» DATA EXTRACT:

--

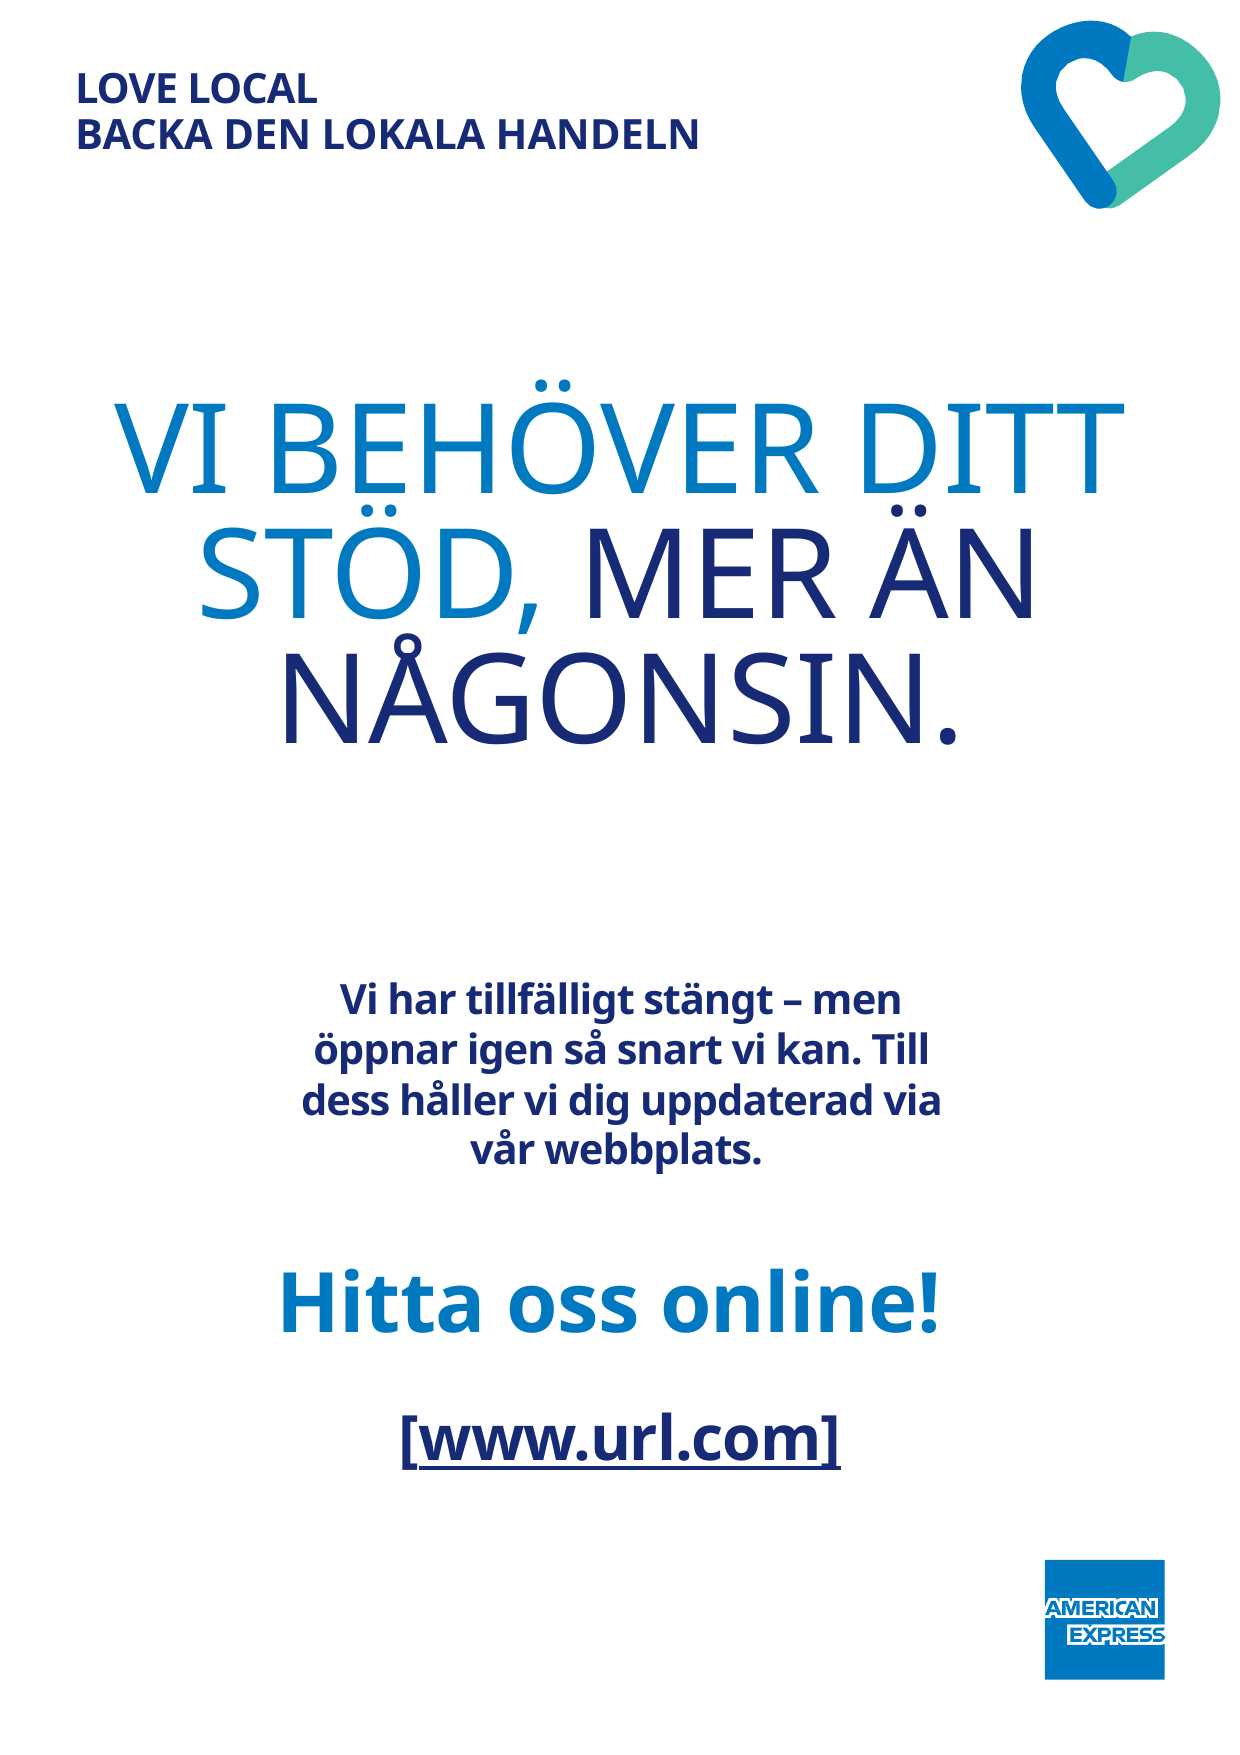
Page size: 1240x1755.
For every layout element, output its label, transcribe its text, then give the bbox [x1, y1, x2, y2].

text_box Vi har tillfälligt stängt – men öppnar igen så snart vi kan. Till dess håller vi dig uppdaterad via vår webbplats. [158, 971, 1083, 1174]
text_box VI BEHÖVER DITT STÖD, MER ÄN NÅGONSIN. [103, 366, 1137, 769]
text_box LOVE LOCAL BACKA DEN LOKALA HANDELN [72, 64, 1081, 158]
text_box Hitta oss online! [www.url.com] [216, 1247, 1024, 1484]
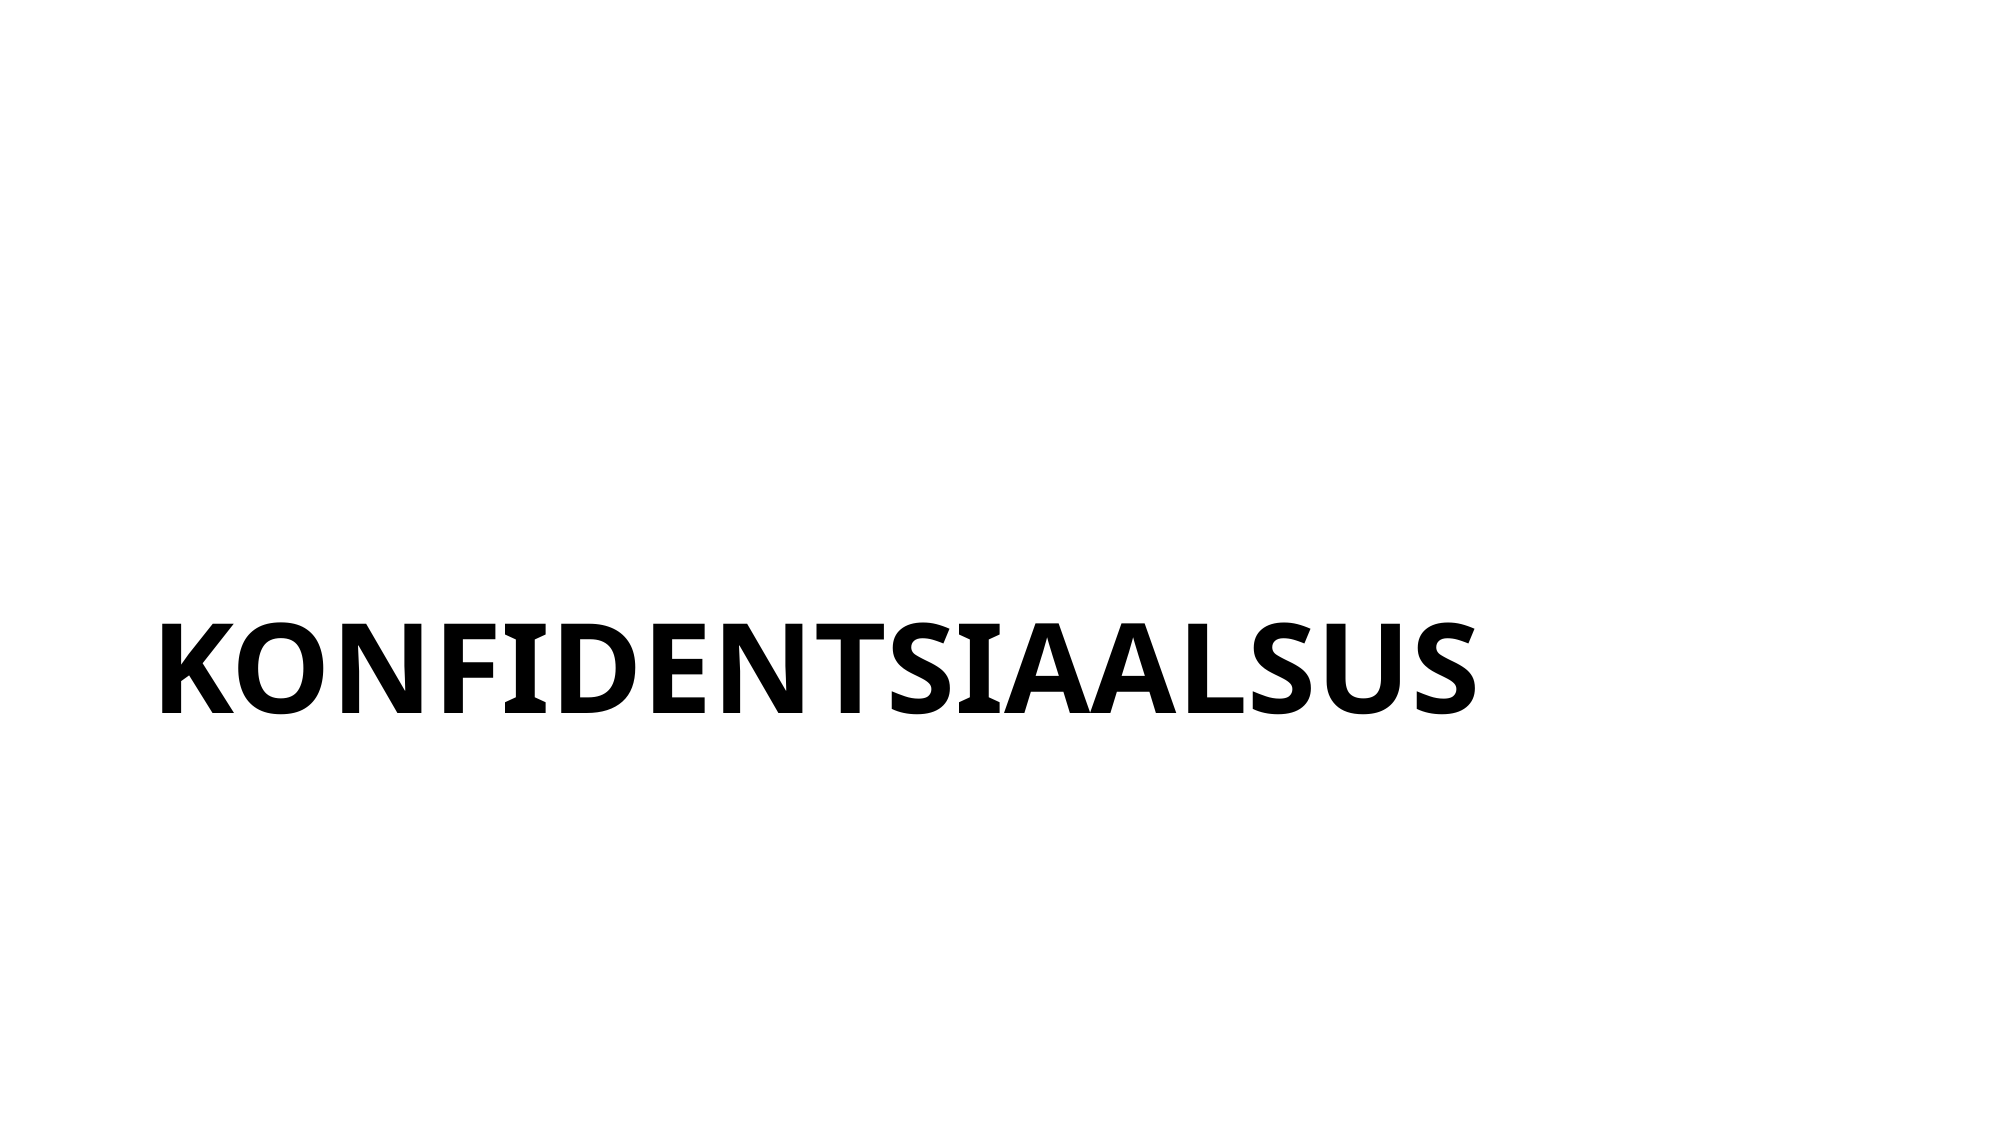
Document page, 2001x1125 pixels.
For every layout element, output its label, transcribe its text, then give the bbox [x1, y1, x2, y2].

title KONFIDENTSIAALSUS [136, 280, 1862, 749]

--

» EXERCISE: Leave out the pictures. Transcribe the rest of the listing above exactly.

» EXERCISE SOLUTION:
Page size: 1240x1755.
For every layout element, output its label, transcribe its text, then give the bbox [x1, y1, x2, y2].

text_box Vi har tillfälligt stängt – men öppnar igen så snart vi kan. Till dess håller vi dig uppdaterad via vår webbplats. [158, 971, 1083, 1174]
text_box VI BEHÖVER DITT STÖD, MER ÄN NÅGONSIN. [103, 366, 1137, 769]
text_box LOVE LOCAL BACKA DEN LOKALA HANDELN [72, 64, 1081, 158]
text_box Hitta oss online! [www.url.com] [216, 1247, 1024, 1484]
Document page, 2001x1125 pixels.
For every layout element, output its label, transcribe its text, then give the bbox [x1, y1, x2, y2].

title KONFIDENTSIAALSUS [136, 280, 1862, 749]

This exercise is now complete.